*HOW TO COMPLETE THIS TASK*
Go over the entries and report the lines where the word "محله" occurs.

*DATA UNDER STUDY*
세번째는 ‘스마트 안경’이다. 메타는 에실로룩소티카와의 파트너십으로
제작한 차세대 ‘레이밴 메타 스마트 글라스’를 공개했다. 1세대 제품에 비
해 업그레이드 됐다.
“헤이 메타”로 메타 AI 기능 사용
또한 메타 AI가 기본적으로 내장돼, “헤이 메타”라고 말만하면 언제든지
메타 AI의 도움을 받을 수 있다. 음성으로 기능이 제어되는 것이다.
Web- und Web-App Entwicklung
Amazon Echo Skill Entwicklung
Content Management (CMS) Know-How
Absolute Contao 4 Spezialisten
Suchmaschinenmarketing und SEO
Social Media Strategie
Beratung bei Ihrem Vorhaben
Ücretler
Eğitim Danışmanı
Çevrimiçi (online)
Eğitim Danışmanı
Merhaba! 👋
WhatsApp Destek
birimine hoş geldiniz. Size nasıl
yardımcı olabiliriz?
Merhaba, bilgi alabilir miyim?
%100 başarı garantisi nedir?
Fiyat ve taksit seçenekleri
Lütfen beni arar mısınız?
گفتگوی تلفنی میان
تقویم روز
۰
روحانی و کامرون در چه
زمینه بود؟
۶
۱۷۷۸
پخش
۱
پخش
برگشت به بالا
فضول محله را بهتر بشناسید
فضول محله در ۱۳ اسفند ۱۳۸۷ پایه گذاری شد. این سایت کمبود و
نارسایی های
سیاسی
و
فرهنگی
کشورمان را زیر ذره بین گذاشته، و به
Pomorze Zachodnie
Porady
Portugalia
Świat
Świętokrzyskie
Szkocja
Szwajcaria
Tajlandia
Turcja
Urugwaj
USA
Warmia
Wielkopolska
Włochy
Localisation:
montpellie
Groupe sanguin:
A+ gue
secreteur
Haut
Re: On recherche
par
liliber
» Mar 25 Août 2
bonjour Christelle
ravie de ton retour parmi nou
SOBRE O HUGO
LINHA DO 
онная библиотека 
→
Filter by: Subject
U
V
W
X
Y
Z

*RESULT OF THIS EXERCISE*
فضول محله را بهتر بشناسید
فضول محله در ۱۳ اسفند ۱۳۸۷ پایه گذاری شد. این سایت کمبود و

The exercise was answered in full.